Text passage:
▼▼▼

The Hard Work of Unity

It's hard work, but it must be done. Acts 14, 15

The Gentiles Question Resolved (7)

Pray Psalm 48.1-3.

Great is the LORD, and greatly to be praised
In the city of our God,
In His holy mountain.
Beautiful in elevation,
The joy of the whole earth,
Is Mount Zion on the sides of the north,
The city of the great King.
God is in her palaces;
He is known as her refuge.

Sing Psalm 48.1-3.
(Cwm Rhonda: Guide Me, O Thou Great Jehovah)
Great is God, now greatly praise Him in the city of the Lord!
Holy she, His lovely mountain, great and glorious by His Word!
God her King is great within her, He, her Stronghold ever sure!
He, her Stronghold ever sure!

Review Acts 14 and 15; meditate on Acts 15.6-12.


1. Who spoke in these verses?

2. What was the gist of their message?

In the minds of Peter and Paul, there was never a thought that the Church of Jesus Christ would ever be anything other than one body and one people. Jesus, they knew, had insisted that the visible unity of His people was crucial to their effective witness (Jn. 17.21). Peter would later write that all believers are part of a “royal priesthood” and a “holy nation” and the one “people of God” (1 Pet. 2.9, 10). The churches in Antioch had already demonstrated their oneness with the believers in Judea by sending aid for their relief (Acts 11.27-30). Paul would later write that it is important believers work together for unity. He chided the Corinthians for their divisiveness (1 Cor. 1), and he urged the Ephesians to work hard at maintaining the unity of the Spirit in the bond of peace with all believers (Eph. 4.3).

▲▲▲

[Stored data]
▼▼▼

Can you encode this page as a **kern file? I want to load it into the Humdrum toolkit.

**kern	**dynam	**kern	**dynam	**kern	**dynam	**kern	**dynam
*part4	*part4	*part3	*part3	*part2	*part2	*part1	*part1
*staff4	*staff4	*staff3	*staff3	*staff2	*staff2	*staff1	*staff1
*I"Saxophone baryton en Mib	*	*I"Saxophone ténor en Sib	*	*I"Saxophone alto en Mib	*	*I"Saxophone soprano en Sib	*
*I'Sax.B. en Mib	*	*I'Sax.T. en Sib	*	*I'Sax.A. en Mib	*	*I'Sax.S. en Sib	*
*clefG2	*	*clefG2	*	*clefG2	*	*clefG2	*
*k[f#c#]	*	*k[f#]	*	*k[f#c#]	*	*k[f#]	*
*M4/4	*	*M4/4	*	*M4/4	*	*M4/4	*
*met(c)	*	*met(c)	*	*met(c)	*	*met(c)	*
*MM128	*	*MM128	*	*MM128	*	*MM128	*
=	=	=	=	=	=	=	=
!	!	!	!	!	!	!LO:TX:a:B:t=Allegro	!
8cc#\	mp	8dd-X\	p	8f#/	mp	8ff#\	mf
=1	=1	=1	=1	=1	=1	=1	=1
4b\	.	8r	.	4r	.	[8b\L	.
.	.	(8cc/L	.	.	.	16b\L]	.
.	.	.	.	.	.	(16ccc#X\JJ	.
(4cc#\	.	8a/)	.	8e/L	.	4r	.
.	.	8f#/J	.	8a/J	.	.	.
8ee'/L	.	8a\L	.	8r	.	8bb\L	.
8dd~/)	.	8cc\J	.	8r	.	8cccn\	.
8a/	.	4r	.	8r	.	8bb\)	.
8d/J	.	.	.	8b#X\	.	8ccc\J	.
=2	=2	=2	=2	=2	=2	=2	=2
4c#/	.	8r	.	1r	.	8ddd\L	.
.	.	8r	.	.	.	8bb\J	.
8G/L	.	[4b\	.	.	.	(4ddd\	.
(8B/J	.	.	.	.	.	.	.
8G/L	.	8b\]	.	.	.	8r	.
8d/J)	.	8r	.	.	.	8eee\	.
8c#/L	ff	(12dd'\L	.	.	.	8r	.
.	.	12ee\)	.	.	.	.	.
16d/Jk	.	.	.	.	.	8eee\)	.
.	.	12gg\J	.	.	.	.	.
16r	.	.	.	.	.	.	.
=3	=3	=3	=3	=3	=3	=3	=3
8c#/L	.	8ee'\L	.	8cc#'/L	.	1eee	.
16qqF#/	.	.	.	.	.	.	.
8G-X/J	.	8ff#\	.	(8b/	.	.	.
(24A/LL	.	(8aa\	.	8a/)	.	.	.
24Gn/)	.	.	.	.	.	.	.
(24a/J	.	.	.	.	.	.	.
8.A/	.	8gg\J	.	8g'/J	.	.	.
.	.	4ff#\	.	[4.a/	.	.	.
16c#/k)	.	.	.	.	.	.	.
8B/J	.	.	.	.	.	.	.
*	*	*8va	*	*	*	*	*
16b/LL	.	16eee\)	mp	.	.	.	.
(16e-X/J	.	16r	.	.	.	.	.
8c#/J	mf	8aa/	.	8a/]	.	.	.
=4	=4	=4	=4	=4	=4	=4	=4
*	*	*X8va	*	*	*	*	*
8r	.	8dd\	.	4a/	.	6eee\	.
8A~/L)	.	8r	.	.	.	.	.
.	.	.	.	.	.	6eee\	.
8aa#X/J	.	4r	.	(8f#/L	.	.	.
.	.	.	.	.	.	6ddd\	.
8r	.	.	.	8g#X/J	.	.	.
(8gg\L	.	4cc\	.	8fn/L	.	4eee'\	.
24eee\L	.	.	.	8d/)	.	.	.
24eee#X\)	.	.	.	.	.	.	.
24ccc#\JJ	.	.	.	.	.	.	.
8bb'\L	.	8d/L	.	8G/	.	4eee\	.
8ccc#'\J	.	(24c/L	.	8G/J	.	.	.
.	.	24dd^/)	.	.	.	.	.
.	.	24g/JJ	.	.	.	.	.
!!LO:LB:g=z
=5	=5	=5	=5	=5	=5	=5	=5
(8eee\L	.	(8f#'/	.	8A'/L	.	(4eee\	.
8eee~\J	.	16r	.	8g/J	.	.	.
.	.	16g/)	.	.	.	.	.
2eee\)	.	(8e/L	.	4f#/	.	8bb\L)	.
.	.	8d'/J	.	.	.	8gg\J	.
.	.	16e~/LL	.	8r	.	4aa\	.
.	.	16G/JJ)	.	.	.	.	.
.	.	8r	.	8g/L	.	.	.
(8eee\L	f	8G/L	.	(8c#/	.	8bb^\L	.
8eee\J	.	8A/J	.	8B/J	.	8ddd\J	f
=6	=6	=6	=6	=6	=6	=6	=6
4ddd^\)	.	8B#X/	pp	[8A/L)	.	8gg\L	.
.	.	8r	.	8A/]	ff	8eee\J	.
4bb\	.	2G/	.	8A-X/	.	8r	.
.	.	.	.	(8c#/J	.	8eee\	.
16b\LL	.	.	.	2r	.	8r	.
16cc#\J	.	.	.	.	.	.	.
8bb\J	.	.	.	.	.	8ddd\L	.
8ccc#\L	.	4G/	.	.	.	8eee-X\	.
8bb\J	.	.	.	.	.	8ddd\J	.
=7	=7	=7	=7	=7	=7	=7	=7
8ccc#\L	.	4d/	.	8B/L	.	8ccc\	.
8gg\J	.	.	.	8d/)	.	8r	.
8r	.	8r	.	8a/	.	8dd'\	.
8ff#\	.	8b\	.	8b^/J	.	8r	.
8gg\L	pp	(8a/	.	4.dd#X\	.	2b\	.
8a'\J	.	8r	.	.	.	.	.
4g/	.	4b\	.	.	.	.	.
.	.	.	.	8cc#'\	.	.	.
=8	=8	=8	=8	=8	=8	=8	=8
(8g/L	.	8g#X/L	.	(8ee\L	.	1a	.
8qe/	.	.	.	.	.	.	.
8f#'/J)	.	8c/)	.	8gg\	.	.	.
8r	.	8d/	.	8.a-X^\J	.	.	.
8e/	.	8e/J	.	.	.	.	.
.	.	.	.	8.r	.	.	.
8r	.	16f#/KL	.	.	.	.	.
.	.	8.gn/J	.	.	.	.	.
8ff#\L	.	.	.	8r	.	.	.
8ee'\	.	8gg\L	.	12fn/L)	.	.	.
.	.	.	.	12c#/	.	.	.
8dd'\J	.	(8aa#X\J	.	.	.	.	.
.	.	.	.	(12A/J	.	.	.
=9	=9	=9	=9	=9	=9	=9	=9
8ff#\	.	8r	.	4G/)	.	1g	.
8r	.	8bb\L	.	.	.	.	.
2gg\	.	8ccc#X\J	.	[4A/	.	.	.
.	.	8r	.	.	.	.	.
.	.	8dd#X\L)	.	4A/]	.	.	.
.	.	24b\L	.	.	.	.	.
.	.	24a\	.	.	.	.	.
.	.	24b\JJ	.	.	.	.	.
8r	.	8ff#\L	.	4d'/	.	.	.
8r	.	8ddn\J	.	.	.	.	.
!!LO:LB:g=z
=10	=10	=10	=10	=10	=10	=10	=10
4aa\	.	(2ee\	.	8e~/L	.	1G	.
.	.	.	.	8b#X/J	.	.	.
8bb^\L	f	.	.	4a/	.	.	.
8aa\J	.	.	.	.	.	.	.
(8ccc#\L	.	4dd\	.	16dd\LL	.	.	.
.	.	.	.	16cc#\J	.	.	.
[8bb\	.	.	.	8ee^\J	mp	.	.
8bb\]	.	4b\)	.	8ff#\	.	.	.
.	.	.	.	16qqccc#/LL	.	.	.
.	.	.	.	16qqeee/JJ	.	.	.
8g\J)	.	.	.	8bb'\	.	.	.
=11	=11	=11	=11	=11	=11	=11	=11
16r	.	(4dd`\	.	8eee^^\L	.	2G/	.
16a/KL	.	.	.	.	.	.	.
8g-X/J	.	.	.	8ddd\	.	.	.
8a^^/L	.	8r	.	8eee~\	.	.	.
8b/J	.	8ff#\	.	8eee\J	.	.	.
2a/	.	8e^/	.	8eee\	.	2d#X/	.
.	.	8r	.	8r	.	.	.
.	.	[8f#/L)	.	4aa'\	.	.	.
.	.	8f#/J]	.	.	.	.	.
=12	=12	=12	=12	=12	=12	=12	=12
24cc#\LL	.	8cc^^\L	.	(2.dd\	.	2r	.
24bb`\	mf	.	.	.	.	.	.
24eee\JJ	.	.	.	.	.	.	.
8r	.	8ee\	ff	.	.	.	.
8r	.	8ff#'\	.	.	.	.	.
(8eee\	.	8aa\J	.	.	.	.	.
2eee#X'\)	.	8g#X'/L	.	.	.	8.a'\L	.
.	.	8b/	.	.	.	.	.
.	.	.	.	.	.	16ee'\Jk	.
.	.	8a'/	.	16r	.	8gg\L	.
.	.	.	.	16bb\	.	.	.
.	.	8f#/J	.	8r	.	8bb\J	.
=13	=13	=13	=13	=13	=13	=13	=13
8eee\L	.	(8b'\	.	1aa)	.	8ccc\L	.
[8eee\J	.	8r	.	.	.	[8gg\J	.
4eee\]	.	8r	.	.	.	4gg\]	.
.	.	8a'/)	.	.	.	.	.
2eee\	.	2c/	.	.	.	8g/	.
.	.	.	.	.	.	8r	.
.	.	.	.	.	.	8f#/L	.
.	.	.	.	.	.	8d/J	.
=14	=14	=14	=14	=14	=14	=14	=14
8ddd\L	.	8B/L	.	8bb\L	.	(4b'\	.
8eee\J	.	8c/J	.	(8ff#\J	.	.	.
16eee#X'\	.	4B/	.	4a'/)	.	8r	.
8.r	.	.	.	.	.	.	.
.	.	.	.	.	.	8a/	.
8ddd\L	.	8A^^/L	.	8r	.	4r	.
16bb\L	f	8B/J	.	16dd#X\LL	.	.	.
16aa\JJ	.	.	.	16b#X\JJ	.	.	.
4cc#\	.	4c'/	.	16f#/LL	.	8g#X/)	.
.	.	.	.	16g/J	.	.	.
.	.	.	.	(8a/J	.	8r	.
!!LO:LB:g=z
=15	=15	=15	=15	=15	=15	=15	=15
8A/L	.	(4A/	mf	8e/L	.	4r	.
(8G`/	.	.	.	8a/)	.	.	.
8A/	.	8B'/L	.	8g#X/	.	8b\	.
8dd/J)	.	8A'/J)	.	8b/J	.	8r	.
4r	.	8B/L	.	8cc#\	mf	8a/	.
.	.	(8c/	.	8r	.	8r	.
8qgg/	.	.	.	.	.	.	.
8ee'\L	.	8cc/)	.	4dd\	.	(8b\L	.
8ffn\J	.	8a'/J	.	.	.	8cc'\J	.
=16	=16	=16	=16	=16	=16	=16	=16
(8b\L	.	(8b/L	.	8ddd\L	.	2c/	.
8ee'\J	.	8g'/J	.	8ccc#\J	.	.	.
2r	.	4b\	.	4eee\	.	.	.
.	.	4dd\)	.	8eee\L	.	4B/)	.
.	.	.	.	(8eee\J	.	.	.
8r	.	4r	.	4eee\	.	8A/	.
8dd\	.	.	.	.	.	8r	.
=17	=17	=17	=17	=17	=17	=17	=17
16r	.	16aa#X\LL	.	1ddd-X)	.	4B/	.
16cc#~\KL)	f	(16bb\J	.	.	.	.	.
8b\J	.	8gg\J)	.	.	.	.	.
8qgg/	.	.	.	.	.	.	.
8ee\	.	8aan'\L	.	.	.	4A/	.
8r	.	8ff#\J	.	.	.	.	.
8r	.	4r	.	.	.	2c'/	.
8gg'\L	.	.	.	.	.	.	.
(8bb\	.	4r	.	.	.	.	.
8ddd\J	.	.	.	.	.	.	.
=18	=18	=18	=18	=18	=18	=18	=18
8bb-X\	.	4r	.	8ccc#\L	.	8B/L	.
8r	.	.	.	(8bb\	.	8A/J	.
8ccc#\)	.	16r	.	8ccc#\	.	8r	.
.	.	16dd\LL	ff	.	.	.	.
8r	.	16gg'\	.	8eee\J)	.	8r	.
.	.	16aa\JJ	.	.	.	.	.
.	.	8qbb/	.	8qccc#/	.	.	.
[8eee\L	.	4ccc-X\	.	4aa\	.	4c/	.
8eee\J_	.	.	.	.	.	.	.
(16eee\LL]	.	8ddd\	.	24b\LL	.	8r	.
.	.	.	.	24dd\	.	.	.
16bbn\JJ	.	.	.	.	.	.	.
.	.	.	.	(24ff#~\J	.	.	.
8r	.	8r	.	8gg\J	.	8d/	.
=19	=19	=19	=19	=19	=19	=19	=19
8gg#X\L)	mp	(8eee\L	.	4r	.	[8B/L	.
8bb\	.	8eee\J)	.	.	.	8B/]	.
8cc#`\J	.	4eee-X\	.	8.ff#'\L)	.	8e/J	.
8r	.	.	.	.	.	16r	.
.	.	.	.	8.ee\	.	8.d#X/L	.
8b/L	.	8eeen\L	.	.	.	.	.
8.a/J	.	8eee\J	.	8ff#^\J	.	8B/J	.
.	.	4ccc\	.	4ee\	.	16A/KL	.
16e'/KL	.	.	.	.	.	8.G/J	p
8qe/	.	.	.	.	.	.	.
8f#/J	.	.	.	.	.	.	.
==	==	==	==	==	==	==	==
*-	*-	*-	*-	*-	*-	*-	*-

▲▲▲

Exercise tasks:
**1.** Answer these questions about the devotional on unity:
(a) Which tune is named for singing Psalm 48.1-3?
(b) Which verses of Acts are set for meditation?
(c) How did the churches in Antioch show their oneness with the believers in Judea?
**2.** Summarize the devotional on unity in two sentences.
**3.** Write the next part of the devotional on unity, picking up after its last sentence.

Answers per task:
**1.**
(a) Cwm Rhonda (Guide Me, O Thou Great Jehovah).
(b) Acts 15.6-12.
(c) They sent aid for the relief of the believers in Judea.

**2.** The devotional on unity directs readers to pray and sing Psalm 48.1-3, review Acts 14 and 15, and meditate on Acts 15.6-12. It says Peter and Paul never thought the Church would be anything but one body and one people, pointing to Jesus' insistence on visible unity, Peter's later words on the one people of God, Antioch's aid to Judea, and Paul's later appeals for unity to the Corinthians and Ephesians.

**3.**
So it’s not surprising that we find them here in Jerusalem, working to keep the Church together as one people, one nation, and one body. And the fact that they succeeded – both for the churches in Jerusalem and Judea as well as for those far-flung among the Gentiles – indicates that those who served with them understood the importance of unity as well.

They recognized a problem and realized it could divide the believers. So they gathered in council, set forth the situation, searched the Scriptures, and arrived at a conclusion that rejected the false teaching (v. 10), reminded the churches to keep focused on Jesus (v. 11),  and counseled them how to maintain their separate and holy status in a world of sin (vv. 23-28).

Maintaining unity among all those who believe in Jesus is not easy work, and it’s made even more difficult in our day when disunity among the churches of our Lord is the norm, and few seem to care about finding ways of expressing the oneness we have in Jesus Christ. Unity of the Spirit in the bond of peace must be a visible unity. Pray that God will put it on the hearts of church leaders in communities around the world to seek that visible unity which persuades the unbelieving world that Jesus Christ has been sent from God for salvation.

Treasures Old and New: Matthew 13.52; Psalm 119.162
The devil dances to the tune of disunity. Nothing thrills him more, whether it be in a marriage, the home, the Church, the community, or the world at large. It is his specialty. Within his chained-up sphere, he has managed the mayhem on a thousand fronts.

But God desires unity for His children. So, when the opposite arrives, we can rest assured we are serving the wrong master. Or someone is and needs to be rooted out. Peter, Paul, and Barnabas set about to do just that.

Jesus prayed before His death and resurrection that we might be as one. “As You, Father, are in Me, and I in You; that they also may be one in Us, that the world may believe that You sent Me” (Jn. 17.21). Do we deny His existence by our disunity? Or nullify His claims to be God? He answers “Yes” to that.

And what about our standing as Christians? If we are not in accord with one another on our essential beliefs, then we nullify our claims to belong Christ. “Beloved, let us love one another, for love is of God; and everyone who loves is born of God and knows God. He who does not love does not know God, for God is love” (1 Jn. 4.7, 8). “By this all will know that you are My disciples, if you have love for one another” (Jn.13.35).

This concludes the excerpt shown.